Let's contrast double number lines and tables.

Exercise \(\PageIndex{1}\): Number Talk: Constant Divident

Find the quotients mentally.

\(150\div 2\)

\(150\div 4\)

\(150\div 8\)

Locate and label the quotients on the number line.

Exercise \(\PageIndex{2}\): Moving 3,000 Meters

The other day, we saw that Han can run 100 meters in 20 seconds.

Han wonders how long it would take him to run 3,000 meters at this rate. He made a table of equivalent ratios.

Do you agree that this table represents the situation? Explain your reasoning.

Table \(\PageIndex{1}\)
\(20\)	\(100\)
\(10\)	\(50\)
\(1\)	\(5\)
\(3,000\)

Complete the last row with the missing number.
What question about the situation does this number answer?
What could Han do to improve his table?

Priya can bike 150 meters in 20 seconds. At this rate, how long would it take her to bike 3,000 meters?

Table \(\PageIndex{2}\)

Priya’s neighbor has a dirt bike that can go 360 meters in 15 seconds. At this rate, how long would it take them to ride 3,000 meters?

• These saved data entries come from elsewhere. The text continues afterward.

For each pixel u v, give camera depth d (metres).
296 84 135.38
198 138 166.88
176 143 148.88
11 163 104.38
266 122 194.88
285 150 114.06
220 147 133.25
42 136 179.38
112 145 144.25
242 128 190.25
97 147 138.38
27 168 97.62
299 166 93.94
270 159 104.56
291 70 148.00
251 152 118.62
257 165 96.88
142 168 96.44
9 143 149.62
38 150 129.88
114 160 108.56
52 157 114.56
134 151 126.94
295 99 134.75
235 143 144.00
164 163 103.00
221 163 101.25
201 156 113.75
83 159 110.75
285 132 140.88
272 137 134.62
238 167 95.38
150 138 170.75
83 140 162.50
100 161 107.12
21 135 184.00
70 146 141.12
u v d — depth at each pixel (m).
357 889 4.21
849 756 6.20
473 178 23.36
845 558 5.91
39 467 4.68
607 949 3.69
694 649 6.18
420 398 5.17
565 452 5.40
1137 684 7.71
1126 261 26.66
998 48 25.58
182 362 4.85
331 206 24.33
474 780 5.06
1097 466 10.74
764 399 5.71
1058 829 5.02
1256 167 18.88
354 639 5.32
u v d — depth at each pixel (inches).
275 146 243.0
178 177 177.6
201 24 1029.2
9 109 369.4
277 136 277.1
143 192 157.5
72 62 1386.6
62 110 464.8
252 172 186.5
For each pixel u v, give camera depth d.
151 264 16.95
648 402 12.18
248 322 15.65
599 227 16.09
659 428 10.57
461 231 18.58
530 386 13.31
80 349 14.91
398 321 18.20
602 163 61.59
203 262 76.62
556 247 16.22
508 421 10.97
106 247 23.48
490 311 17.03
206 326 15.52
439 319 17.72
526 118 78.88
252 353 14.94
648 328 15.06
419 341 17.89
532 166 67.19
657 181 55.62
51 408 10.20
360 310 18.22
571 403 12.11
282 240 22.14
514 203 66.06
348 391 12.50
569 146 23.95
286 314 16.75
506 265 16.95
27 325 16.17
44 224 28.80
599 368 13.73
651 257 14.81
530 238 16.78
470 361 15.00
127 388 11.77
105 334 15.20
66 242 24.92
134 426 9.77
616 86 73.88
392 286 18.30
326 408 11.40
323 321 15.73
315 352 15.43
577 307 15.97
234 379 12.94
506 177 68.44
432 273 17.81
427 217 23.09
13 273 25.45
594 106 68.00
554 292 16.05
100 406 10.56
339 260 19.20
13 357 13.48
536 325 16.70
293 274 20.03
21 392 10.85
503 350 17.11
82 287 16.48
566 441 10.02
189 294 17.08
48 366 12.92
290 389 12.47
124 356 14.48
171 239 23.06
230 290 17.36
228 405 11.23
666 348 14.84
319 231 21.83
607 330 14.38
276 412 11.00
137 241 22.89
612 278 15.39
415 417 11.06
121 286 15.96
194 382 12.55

Exercise \(\PageIndex{3}\): The International Space Station

The International Space Station orbits around the Earth at a constant speed. Your teacher will give you either a double number line or a table that represents this situation. Your partner will get the other representation.

Figure \(\PageIndex{2}\): International Space Station, by NASA. Public Domain. NASA. Source.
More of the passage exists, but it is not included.